On entend frapper à la porte.
– Entrez !
Un beau jeune homme s’avance. Il porte un justaucorps rouge et une cape dorée, il est impeccablement coiffé avec la raie au milieu, ses dents sont d’un blanc étincelant.
– Bonjour, je m’appelle Ronan. Je suis le sauveur de Juliette, c’est ma nature, et aussi son cousin, c’est ma fonction.
Ronan se gratte la tête.
– A moins que ce soit l’inverse… Peu importe, je suis venu chercher Juliette et je l’emmène sur mon cheval Spoutnik qui est garé devant l’école. D’ailleurs je dois me dépêcher, il est sur un dépose-minute.
Il tend la main vers la petite fille :
– Allez viens !
Juliette se lève, traverse la classe devant le regard ébahi de ses camarades, tire la langue à Tom au passage, puis elle prend la main de Ronan et quitte l’école.
Le cheval de son cousin est un cheval ailé, il prend effectivement toute la place sur le parking et les policiers sont en train de le verbaliser. Ronan arrive à temps et demande gentiment aux policiers de ne pas lui donner de contravention car il n’a pas de compte en banque. Les policiers comprennent alors la situation et les laissent partir.
Juliette monte sur Spoutnik et Ronan se place devant elle. Le cheval déploie ses ailes et prend son envol. Ensemble ils passent au-dessus de sa maison, de la forêt, ils croisent quelques avions de ligne, un vol d’oies sauvages et choisissent de se poser dans une jolie clairière.
– Où sommes-nous ? demande Juliette
– Bienvenue chez moi. Nous sommes dans la clairière des licornes. C’est ici que je me repose car habituellement je parcours le monde, au secours des enfants prisonniers des compléments d’objets directs, indirects et des groupes nominaux. Et tu n’imagines pas tous ces enfants qu’il me faut sauver ! D’ailleurs je ne reste que cinq minutes car le petit Timothée est actuellement aux prises avec un terrible complément du nom.

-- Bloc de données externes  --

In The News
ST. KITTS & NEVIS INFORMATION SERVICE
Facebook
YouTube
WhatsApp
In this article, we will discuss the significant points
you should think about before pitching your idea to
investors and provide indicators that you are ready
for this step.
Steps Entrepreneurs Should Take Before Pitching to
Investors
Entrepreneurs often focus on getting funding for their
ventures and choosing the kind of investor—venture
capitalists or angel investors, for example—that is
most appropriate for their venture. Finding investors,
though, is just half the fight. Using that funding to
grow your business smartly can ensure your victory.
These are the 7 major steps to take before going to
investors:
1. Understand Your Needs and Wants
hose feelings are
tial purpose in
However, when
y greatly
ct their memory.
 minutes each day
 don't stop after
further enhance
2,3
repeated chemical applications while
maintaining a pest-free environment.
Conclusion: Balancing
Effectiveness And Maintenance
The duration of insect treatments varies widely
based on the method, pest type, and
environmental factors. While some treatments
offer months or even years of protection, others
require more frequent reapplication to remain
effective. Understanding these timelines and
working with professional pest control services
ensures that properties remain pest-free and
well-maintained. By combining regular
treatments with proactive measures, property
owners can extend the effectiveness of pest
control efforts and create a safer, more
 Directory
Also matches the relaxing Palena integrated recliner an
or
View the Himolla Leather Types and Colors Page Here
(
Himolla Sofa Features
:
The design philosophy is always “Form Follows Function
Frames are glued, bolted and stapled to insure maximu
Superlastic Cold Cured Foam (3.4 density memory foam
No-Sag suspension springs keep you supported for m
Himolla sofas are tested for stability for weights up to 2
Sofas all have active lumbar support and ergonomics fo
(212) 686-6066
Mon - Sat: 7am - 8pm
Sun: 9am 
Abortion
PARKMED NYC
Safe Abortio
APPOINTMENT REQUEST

– Ah je comprends… Et que vais-je faire ici ?
– Et bien ce que tu veux.
Juliette réfléchit.
– Je voudrais me faire des amies, beaucoup d’amies… et aller au cinéma et à la piscine avec elles.
– Pas de soucis, j’en parle à la maîtresse des lieux, tu verras elle est adorable.
Arrive alors une dame grande et belle aux longs cheveux blonds, comme Juliette, entourée de petites filles charmantes…
– Je te présente Juliette ma cousine. Nature : fillette. Fonction : amie et future nageuse…
– Bonjour Juliette, dit la femme, je suis Annie. Nature : femme. Fonction : maîtresse de la clairière des Licornes …
Une petite fille s’avance :
– Je suis Sidonie. Nature : fillette. Fonction : amie et …
– Juliette … Juliette …
La maîtresse la secoue doucement.
Juliette est réveillée par les rires de la classe. Elle lève la tête et constate qu’elle s’était endormie.
– Juliette tu n’as pas écouté ce que je viens de dire …
– Euh si, c’est-à-dire …
Elle essaie de se souvenir.
– … la nature de Juliette c’est « fillette » et sa fonction c’est « amie » … dit-elle hésitante.
Toute la classe est hilare.
– Non Juliette, je viens de te demander de me réciter la table de 9.
– Ah … je ne sais pas Madame, euh … c’est mon petit cousin, il avait caché mon cahier de mathématiques dans le panier du chien et du coup, on a mis très longtemps à le retrouver et c’est mon père qui me l’a donné juste avant de partir à l’école.
La maîtresse semble agacée.
– Jeune fille, dit-elle, je ne sais pas ce qu’il se passe chez toi avec tes affaires d’école mais ce qui est sûr, c’est que tu as un incroyable talent pour raconter des histoires. Pour demain, je veux que tu en écrives une pour la classe et tu nous la liras.
– Oui madame.
– Et maintenant essaie de suivre la leçon de calcul.
– Oui madame.
– De toutes façons elle sait même pas compter jusqu’à cinq … dit Tom.
A ce moment Juliette imagine déjà comment le beau cheval de Ronan viendra enlever Tom pendant la récréation pour l’emmener loin, très loin, tout là-haut dans le ciel. Et la fillette réfléchit à la leçon du jour :
Tom disparait de ma vue. Nature de Tom : nom très commun et crapaud visqueux, fonction : sujet idiot. Spoutnik va me débarrasser de Tom. La nature ne change pas mais la fonction oui. Tom, complément d’objet indirect et insignifiant.